"Double je"

Promenade dans le jardin des pensées…

macke-promenade_1914-1
2004/2016
13 février, anniversaire de blog…un peu d’histoire…
L’ouverture du blog sur le conseil d’un participant à l’atelier d’écriture que je fréquentais,
mon premier  pseudo,  » ludecrit » en référence à ludique écriture,
changement d’hébergeur nouveau pseudo  » double je « 
La première année de blog, la découverte d’un autre monde que l’on dit virtuel,
un pas vers les autres avec prudence et même méfiance, puis viennent les années
de conquête de cet espace et la découverte que ce monde virtuel ressemble à la vie.
La peur fait place à l’enthousiasme, les mots se délient, les rencontres se font tout naturellement.
Pour la petite histoire, une  lectrice  m’a découverte par les médias,
mon blog avait été cité dans un journal, puis il y a eu la lecture de plusieurs de mes billets
sur la Radio Suisse Romande, et aussi la rencontre d’un lecteur qui a été  dans la
vraie vie  un ami de Char et de Camus, il avait participé  à l’aventure de la pièce « Les possédés ».

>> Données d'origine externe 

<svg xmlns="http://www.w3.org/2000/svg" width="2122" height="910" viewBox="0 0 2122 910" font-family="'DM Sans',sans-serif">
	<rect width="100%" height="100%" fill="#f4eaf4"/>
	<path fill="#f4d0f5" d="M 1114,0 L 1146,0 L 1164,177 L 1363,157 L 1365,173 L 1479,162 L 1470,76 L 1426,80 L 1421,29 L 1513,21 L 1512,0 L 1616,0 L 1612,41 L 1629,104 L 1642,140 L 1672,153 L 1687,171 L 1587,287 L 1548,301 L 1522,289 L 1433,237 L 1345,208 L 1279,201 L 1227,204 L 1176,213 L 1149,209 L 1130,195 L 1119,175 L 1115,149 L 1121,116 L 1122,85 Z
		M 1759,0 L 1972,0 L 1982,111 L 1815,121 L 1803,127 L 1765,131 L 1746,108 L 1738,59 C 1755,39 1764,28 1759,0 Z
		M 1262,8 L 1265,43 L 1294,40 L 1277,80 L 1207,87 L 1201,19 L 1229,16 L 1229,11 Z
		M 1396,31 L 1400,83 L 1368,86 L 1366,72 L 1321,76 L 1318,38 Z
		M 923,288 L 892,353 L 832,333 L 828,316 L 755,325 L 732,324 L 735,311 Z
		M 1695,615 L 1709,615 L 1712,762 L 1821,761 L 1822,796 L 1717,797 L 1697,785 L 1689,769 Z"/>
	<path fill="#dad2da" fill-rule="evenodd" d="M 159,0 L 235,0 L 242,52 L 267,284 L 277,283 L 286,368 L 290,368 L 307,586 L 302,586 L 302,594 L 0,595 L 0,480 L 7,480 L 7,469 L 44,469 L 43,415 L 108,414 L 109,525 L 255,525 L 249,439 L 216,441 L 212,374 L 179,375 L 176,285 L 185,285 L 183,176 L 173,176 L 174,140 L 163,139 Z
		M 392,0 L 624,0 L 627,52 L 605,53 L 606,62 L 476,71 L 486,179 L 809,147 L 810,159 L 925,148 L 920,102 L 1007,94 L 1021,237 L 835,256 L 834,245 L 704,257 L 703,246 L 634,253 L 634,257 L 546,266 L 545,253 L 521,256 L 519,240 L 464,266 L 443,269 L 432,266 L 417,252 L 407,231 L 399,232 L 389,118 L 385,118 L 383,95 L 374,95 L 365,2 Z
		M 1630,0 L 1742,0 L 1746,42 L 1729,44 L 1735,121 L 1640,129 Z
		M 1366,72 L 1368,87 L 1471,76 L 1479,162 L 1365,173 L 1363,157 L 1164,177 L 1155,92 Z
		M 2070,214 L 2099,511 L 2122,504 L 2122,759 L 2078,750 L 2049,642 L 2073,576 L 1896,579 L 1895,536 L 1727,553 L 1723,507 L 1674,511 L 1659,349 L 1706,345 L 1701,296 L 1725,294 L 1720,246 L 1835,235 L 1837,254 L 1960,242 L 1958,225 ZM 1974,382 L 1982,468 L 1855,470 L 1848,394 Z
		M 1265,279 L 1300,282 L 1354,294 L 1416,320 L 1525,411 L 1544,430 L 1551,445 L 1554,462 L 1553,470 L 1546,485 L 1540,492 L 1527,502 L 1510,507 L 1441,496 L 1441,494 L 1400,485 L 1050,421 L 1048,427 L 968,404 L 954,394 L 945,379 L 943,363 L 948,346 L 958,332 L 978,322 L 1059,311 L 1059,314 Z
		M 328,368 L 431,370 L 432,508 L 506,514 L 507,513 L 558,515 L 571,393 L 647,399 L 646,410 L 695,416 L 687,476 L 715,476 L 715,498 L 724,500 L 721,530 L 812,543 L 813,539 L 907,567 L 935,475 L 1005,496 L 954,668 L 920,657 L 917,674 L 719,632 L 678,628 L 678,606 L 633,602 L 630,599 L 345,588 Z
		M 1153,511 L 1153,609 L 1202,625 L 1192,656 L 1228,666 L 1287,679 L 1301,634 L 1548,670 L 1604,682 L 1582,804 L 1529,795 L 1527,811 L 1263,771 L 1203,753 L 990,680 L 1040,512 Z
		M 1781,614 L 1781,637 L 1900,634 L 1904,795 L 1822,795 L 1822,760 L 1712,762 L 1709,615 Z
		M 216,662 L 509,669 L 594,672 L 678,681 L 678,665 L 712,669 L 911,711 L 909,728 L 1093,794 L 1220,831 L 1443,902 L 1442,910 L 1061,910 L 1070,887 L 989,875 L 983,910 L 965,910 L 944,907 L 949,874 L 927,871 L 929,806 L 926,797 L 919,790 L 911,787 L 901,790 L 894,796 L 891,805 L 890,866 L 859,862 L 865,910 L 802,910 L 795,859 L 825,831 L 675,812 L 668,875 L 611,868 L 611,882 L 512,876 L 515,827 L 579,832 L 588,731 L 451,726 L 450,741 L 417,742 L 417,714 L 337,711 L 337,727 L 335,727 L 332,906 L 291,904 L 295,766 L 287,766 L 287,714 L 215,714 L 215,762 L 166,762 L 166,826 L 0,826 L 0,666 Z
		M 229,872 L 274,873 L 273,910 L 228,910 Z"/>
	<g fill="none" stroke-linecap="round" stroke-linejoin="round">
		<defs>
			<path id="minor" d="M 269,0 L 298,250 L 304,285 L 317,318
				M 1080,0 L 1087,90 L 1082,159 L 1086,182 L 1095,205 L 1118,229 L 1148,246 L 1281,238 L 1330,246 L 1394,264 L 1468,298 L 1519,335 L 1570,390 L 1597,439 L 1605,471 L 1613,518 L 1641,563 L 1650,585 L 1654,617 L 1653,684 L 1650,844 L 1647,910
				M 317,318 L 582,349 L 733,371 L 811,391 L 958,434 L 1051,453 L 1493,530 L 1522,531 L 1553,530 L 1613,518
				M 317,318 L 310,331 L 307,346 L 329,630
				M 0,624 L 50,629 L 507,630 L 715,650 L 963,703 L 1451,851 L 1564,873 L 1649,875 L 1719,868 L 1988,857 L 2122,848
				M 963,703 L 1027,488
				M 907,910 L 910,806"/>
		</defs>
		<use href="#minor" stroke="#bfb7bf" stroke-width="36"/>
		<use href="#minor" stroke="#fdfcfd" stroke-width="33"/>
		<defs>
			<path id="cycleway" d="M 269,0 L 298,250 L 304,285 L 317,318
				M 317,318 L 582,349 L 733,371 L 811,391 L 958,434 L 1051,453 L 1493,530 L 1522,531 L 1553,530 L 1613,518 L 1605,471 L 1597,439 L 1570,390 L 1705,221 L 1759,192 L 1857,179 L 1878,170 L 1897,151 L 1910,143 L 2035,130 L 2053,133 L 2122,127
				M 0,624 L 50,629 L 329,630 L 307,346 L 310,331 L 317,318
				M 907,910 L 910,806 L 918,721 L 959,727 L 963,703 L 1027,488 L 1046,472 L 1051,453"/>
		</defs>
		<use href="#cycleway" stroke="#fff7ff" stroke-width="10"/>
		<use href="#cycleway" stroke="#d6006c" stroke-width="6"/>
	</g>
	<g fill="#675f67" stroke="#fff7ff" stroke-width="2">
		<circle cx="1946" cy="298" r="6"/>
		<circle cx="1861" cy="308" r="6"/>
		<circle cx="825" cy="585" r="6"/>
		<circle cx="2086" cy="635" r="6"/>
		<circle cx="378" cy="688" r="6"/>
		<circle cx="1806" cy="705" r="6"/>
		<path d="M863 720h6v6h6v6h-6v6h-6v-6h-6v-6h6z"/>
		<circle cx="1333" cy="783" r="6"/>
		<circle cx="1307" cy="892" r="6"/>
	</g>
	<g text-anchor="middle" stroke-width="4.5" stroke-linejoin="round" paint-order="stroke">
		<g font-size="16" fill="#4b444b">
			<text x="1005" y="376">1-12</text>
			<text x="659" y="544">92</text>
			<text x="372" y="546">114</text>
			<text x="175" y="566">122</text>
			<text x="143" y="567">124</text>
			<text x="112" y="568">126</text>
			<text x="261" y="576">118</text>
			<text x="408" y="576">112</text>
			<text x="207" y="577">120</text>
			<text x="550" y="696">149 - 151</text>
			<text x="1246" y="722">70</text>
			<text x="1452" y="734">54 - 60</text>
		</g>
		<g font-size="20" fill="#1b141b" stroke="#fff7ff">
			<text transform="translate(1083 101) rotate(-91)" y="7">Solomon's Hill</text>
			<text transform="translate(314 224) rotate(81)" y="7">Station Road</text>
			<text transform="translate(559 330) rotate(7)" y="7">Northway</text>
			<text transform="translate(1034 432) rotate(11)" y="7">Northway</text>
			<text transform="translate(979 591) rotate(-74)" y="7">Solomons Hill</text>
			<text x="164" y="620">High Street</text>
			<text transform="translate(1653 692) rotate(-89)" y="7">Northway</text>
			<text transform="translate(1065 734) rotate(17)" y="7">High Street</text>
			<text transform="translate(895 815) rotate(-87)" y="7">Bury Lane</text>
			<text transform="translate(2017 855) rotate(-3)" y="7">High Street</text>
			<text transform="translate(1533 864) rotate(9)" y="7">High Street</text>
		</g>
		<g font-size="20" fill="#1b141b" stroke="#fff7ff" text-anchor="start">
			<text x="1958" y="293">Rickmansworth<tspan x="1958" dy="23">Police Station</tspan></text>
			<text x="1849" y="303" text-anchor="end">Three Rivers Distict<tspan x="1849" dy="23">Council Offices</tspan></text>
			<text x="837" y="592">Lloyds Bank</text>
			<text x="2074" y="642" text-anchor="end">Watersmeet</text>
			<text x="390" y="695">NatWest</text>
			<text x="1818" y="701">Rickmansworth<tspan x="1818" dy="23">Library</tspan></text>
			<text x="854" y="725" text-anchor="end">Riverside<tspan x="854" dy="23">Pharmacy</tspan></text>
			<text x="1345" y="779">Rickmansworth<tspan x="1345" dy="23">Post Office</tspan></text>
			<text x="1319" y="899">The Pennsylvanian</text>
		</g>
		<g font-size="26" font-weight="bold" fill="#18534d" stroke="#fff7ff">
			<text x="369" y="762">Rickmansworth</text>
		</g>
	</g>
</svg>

Et vous mes fidèles et chers lecteurs et lectrices.
Puis l’enthousiasme s’estompe face aux soucis de la vie, la confrontation à la maladie, le blog devient moins léger, moins ludique, moins sensuel, plus proche du quotidien.
La réalité prend le dessus sur le rêve, mais le désir de vie reste intact.
Malgré toutes les vicissitudes  que serait-elle cette vie, sans cette pulsion de désir qui me conduit à revenir le plus souvent possible encore mettre en mots, ou avec les mots des autres, ce souffle qui m’anime.
J’aimerais continuer encore, insouciante du temps qui passe, espiègle, croquant la vie avec gourmandise,  écrire le souffle de la liberté, du plaisir, de la spontanéité.
Ecrire la douce nostalgie qui ouvre une fenêtre sur l’avenir, même si je ne sais plus qu’écrire, mal, mes sentiments à la dérive, l’avenir en butte avec demain.
J’aimerais tant…
Un blog, ne peux continuer d’exister qu’en restant un lieu d’échanges.
Souvent je me sens lasse et prête à arrêter, mais ce carnet de toile  représente beaucoup pour moi,
il est ma deuxième maison, mes notes sont fonctions de mes envies, de mes états d’âme,
de mes humeurs, j’y reçois avec plaisir, la porte est ouverte, mais on ne peut  pénétrer par effraction dans le jardin de mes pensées.
Merci à Vous pour tous ces moments partagés.